役員退職金の上限目安=最終月額報酬×役員在籍年数×功績倍率
最終月額報酬
役員報酬の退職時の月額です。社会情勢や景気変動に配慮して、最高月額報酬でよいという説もあります。
功績倍率
功績倍率は役割、役職ごと、創業者か否かで変化します
昭和56年11月18日の東京高裁判決で示された「社長3.0、専務2.4、常務2.2、平取締役1.8、監査役1.6」が一つの上限目安になります。創業社長だと3.3倍までという説もあります。
役員退職金の適正額
功績倍率の平均値は以下が参考になります「会長2.34 社長2.36 専務1.77 常務1.55 取締役1.35 監査役1.15」
日本実業出版社が全国の企業7,000社を対象にアンケートを実施して212社から寄せら
れた回答を元に作成。
役員退職金の上限は功績倍率が変動要素です。以上のような判例を参考に、地域や同業他社、社会情勢などを加味して、税務署や裁判所で個別に判断されることになります。
従業員の退職金
従業員退職金の最大のメリットは、従業員の会社への長期的な忠誠心の獲得です。
ただし、従業員に退職金を支給すれば、ほかの社員には既得権になります。事業主の一方的な裁量で支給不支給を決めることはできません。勤続年数や自己都合退職、会社都合退職、評価など基準を設ければ差をつけることはできます。詳しくは別の投稿で説明します。
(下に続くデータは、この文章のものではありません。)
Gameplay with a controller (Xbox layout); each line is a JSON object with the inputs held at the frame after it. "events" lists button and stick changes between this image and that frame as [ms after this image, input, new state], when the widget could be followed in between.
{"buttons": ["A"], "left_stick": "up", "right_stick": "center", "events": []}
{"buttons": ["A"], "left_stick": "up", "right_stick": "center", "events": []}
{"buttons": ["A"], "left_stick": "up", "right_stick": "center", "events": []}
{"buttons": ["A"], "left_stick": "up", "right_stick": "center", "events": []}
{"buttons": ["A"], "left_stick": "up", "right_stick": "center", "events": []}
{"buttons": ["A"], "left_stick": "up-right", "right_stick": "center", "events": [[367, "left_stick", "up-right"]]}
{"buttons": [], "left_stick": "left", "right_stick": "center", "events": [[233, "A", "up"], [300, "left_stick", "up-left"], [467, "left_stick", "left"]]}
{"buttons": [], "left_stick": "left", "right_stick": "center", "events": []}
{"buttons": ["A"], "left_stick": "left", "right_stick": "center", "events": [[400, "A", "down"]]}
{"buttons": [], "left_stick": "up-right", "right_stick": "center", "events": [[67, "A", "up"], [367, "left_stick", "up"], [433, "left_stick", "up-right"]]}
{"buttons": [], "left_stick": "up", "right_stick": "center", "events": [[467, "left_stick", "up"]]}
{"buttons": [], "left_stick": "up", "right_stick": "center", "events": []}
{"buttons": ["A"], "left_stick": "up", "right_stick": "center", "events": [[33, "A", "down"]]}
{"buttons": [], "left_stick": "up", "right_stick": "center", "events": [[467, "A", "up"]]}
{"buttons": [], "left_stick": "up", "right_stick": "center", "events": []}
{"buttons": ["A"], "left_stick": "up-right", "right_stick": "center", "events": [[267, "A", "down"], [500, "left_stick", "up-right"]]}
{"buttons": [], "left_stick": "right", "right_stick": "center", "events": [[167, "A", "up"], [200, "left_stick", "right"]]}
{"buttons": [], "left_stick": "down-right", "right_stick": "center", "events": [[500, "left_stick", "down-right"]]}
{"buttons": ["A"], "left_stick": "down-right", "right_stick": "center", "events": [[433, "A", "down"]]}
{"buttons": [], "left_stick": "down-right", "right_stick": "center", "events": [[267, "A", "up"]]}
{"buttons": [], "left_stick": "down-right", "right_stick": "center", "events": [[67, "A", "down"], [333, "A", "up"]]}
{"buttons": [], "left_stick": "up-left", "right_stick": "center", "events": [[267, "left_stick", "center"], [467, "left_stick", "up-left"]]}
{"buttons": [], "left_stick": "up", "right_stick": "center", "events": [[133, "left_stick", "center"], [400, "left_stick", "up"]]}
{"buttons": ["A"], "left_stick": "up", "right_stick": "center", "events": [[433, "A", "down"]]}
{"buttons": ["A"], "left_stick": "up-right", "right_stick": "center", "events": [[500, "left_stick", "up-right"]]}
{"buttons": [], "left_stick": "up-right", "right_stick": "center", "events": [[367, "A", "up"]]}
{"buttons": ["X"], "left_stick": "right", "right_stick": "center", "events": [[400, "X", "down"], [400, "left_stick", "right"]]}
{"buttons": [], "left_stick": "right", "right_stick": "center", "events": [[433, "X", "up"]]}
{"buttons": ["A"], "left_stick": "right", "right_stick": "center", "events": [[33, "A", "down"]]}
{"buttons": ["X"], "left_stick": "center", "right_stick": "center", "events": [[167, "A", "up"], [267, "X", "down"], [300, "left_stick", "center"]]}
退職金規程があることが前提です。退職金規程がなくても支給することはできますが、支給の実例があまりにも不公平であれば、是正を求められる訴訟のリスクがあります。
退職金の準備方法
退職金支給には多額の現金が必要になります。また、準備の方法によってはその期の損金として計上されます。退職金は、毎期時間をかけて準備することが財務上望ましいです。ここでは、退職金の準備方法とメリット・デメリットについて記載いたします。
中退共(中小企業退職金共済)
従業員の退職金積み立てに利用できます。加入にあたっては、入社何年後からという運用はできますが、基本は社員全員加入が前提です。
中退共のメリット
月額の掛け金は全額損金に算入できます。基準を決めて、月額掛け金に差をつけることは認められています。
中退共のデメリット
退職時に解約しますが、かえってくるお金は全額従業員に支給されます。会社には解約したときのお金の用途に裁量はありません(懲戒免職が認定された場合を除く)解約したときの戻ってくるお金は、2年(24か月)かけないと掛け金総額から減額されます。役員の加入は認められていません。
倒産防止共済
本来の目的は、貸倒損失(取引先の倒産による売掛金の回収不能)発生時の救済です。貸倒損失発生時に、無審査で一定金額の融資が受けられます。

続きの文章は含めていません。